"İçtihat Metni"
MAHKEMESİ : Ankara Bölge Adliye Mahkemesi 14. Hukuk Dairesi
SAYISI : 2025/966 Esas, 2025/780 Karar
İLK DERECE MAHKEMESİ : Beypazarı 3. Asliye Hukuk Mahkemesi
SAYISI : 2024/154 Esas, 2024/108 Karar
Taraflar arasındaki 4650 sayılı Kanunla değişik 2942 sayılı Kamulaştırma Kanunu'nun 10 uncu maddesine dayanan kamulaştırma bedelinin tespiti ve kamulaştırılan taşınmazın davasında davacı idare adına tescili yapılan yargılama sonunda İlk Derece Mahkemesince davanın kabulüne karar verilmiştir.
Kararın davacı idare vekili tarafından istinaf edilmesi üzerine, Bölge Adliye Mahkemesince dava değerinin karar tarihi itibarıyla kesinlik sınırının altında olduğu gerekçesi ile istinaf başvuru dilekçesinin reddine karar verilmiştir.

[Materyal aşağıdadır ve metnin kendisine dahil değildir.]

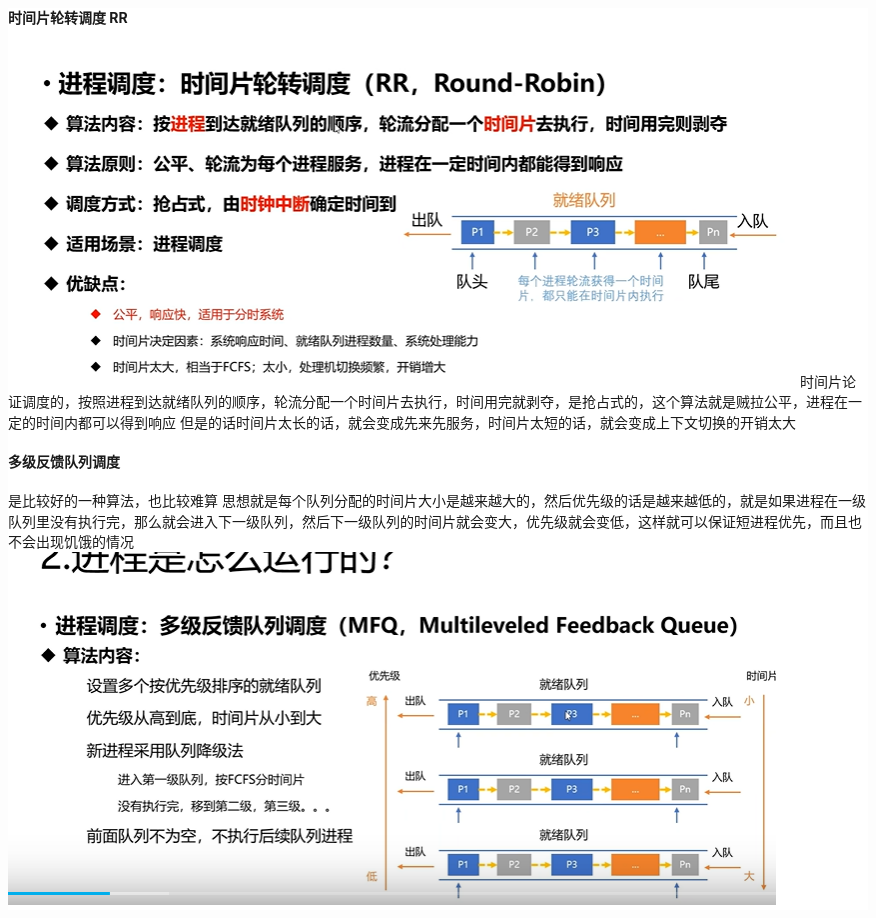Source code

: #### 时间片轮转调度 RR

![](images/20231225200519.png)
时间片论证调度的，按照进程到达就绪队列的顺序，轮流分配一个时间片去执行，时间用完就剥夺，是抢占式的，这个算法就是贼拉公平，进程在一定的时间内都可以得到响应
但是的话时间片太长的话，就会变成先来先服务，时间片太短的话，就会变成上下文切换的开销太大

#### 多级反馈队列调度

是比较好的一种算法，也比较难算
思想就是每个队列分配的时间片大小是越来越大的，然后优先级的话是越来越低的，就是如果进程在一级队列里没有执行完，那么就会进入下一级队列，然后下一级队列的时间片就会变大，优先级就会变低，这样就可以保证短进程优先，而且也不会出现饥饿的情况
![](images/20231225200831.png)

Bölge Adliye Mahkemesi kararı davacı idare vekilince süresi içerisinde temyiz edilmiştir.
Bölge Adliye Mahkemesince 14.03.2025 tarihli ek kararla davacı idare vekilinin temyiz isteminin miktardan reddine karar verilmiştir.
Ek karar davacı idare vekili tarafından temyiz edilmekle; süre, temyiz şartı ve diğer usul eksiklikleri yönünden yapılan ön inceleme sonucunda temyiz dilekçesinin kabulüne karar verildikten ve Tetkik Hakimi tarafından hazırlanan rapor dinlendikten sonra, dosyadaki belgeler incelenip gereği düşünüldü:
Dosya içeriğine göre Bölge Adliye Mahkemesince dava miktarı dikkate alınarak temyiz dilekçesinin miktardan reddine karar verilmiş ise de 15.04.2022 tarihli ve 31810 sayılı Resmî Gazete'de yayımlanan Anayasa Mahkemesinin 14.03.2022 tarihli ve 2021/34 Esas, 2022/21 Karar sayılı karan ile 6100 sayılı Hukuk Muhakemeleri Kanunu’nun (6100 sayılı Kanun) 341 inci maddesinin ikinci fıkrasının birinci cümlesinin “kamulaştırma bedelinin tespitine ilişkin davalar ” yönünden Anayasa’ya aykırı olduğuna ve iptaline karar verildiği gözetildiğinde; temyiz yoluna başvurulabilen kararları düzenleyen 6100 sayılı Kanun'un 362 nci maddesinin birinci fıkrasının (a) bendi için de aynı hususun uygulanması gerektiğinden temyiz incelemesine konu edilen kararın miktar itibarıyla kesinlik sınırına bakılmaksızın temyizinin olanaklı bulunduğu kabul edilmelidir.
Bu durumda temyiz dilekçesinin miktardan reddine ilişkin ek kararın hatalı olduğu anlaşılmakla, Bölge Adliye Mahkemesinin 14.03.2022 tarihli ek kararının kaldırılması gerekir.
Bölge Adliye Mahkemesinin yukarıda tarih ve sayısı belirtilen kararı davacı idare vekilince temyiz edilmekle; ek kararın kaldırılmasına karar verildikten sonra, süre, temyiz şartı ve diğer usul eksiklikleri yönünden yapılan ön inceleme sonucunda,
Yukarıda yapılan açıklamalar doğrultusunda davacı idare vekilinin istinaf başvurusu hakkında inceleme yapılmadığı anlaşıldığından davacı idare vekilinin istinaf başvurusunun esasına girilip bir karar verilmesi gerektiğinden kararın bozulması gerekmiştir.
KARAR
Açıklanan sebeplerle;
1.Davacı idare vekilinin temyiz isteminin kabulü ile Bölge Adliye Mahkemesinin 14.03.2025 tarihli ek kararın ORTADAN KALDIRILMASINA,
2. İlk Derece Mahkemesi kararına karşı istinaf başvuru dilekçesinin reddine ilişkin Bölge Adliye Mahkemesi kararının sair hususlar incelenmeksizin BOZULMASINA,
Davacı idareden peşin alınan temyiz harcının istenildiğinde iadesine,
Dosyanın 6100 sayılı Kanun'un 373 üncü maddesinin ikinci fıkrası gereğince kararı veren Bölge Adliye Mahkemesine gönderilmesine,07.04.2025 tarihinde oy birliğiyle karar verildi.